:: Data for processing ::

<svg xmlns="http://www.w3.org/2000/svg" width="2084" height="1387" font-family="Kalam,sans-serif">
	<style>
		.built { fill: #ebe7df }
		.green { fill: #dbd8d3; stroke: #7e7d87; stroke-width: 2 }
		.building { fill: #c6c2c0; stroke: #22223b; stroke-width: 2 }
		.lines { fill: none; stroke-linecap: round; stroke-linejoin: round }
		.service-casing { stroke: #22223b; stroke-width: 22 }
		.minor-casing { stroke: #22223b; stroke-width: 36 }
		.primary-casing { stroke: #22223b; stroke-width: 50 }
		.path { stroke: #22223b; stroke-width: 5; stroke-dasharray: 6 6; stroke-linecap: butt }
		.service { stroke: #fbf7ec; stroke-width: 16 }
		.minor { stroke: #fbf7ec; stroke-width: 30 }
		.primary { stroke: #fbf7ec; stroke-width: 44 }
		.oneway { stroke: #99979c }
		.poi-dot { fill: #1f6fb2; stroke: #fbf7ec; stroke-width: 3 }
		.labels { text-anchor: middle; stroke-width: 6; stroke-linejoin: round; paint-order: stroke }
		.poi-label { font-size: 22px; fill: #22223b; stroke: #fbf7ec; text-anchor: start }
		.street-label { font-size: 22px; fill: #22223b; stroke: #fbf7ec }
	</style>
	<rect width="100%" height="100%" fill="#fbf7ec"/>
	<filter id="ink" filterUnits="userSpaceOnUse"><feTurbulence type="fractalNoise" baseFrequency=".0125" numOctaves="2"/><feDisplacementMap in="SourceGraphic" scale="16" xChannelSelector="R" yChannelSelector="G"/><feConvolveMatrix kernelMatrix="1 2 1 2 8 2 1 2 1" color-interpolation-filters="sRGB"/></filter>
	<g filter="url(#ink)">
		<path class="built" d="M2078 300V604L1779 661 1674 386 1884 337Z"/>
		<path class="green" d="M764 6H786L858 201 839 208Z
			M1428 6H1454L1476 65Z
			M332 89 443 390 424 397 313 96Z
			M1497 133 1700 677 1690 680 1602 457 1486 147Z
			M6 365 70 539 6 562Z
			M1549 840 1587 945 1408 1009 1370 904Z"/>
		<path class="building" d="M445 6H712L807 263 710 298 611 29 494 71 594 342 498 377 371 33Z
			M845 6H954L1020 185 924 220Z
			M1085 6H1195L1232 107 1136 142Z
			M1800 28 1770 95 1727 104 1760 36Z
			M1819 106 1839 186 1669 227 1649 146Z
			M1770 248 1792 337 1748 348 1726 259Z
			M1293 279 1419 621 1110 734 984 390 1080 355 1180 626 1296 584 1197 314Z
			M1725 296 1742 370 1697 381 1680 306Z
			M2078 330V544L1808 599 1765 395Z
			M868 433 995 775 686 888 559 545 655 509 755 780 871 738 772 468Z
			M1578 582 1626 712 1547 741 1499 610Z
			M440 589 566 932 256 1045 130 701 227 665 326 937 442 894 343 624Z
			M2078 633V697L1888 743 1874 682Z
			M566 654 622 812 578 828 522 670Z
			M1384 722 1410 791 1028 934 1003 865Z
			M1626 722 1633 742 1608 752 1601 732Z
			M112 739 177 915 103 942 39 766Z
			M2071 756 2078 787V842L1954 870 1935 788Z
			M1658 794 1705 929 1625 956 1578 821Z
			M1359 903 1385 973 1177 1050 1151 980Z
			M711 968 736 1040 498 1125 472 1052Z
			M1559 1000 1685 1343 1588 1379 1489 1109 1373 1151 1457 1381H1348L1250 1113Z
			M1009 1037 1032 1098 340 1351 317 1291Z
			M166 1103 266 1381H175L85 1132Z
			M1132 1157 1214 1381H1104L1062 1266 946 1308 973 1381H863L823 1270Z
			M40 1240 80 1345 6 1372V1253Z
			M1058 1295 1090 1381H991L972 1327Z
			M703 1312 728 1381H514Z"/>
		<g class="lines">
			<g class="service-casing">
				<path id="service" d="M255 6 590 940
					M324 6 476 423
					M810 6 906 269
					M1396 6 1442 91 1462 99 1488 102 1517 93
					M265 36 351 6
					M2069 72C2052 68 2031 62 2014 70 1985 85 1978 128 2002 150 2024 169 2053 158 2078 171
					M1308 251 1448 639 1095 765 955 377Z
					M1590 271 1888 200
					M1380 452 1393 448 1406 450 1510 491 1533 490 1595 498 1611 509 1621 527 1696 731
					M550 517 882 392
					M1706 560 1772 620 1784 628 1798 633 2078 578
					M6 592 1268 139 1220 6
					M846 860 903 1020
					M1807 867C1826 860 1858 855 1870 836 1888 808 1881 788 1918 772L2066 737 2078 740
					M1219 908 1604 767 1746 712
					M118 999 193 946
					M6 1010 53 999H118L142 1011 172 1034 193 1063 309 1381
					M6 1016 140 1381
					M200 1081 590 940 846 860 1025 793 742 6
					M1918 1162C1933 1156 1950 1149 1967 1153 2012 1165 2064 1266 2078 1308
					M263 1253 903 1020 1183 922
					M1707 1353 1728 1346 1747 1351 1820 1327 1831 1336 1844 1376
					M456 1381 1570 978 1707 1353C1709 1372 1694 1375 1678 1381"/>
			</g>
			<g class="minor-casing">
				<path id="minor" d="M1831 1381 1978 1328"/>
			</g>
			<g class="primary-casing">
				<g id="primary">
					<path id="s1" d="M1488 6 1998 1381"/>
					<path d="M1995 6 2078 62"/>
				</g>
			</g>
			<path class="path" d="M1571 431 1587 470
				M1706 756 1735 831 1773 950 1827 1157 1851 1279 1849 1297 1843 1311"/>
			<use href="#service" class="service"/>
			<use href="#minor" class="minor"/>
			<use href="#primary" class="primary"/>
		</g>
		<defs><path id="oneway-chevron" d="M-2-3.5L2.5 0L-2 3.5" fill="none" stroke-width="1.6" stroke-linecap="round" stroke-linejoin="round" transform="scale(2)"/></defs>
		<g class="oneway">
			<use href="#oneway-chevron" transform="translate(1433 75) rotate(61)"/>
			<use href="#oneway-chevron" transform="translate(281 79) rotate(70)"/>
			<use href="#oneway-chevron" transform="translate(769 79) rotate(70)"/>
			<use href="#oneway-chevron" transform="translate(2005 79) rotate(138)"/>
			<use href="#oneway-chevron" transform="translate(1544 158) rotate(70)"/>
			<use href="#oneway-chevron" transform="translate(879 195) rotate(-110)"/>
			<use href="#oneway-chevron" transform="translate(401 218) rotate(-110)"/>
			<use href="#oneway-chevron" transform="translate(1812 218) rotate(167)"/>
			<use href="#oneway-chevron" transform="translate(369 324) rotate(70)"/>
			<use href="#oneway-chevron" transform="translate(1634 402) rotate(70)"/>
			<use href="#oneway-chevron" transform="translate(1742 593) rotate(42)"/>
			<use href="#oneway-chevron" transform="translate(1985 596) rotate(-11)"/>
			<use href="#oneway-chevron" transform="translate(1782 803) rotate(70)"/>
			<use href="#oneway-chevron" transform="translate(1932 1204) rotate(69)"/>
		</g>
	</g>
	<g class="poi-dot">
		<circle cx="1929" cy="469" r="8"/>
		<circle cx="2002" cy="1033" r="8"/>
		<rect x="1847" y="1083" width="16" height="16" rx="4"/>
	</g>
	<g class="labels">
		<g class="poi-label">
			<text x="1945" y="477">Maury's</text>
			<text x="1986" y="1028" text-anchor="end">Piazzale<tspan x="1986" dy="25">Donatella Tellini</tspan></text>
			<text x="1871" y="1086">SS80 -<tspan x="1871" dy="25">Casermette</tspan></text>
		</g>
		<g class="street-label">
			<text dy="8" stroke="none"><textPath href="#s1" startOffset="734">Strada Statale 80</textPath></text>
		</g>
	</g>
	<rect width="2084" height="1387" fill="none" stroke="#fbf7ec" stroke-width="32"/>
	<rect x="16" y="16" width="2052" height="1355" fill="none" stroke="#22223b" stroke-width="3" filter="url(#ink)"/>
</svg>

:::

**Exercise directions:** Copy every line in the data above that has the string "primary" in it.

**Solved exercise:**
		.primary-casing { stroke: #22223b; stroke-width: 50 }
		.primary { stroke: #fbf7ec; stroke-width: 44 }
			<g class="primary-casing">
				<g id="primary">
			<use href="#primary" class="primary"/>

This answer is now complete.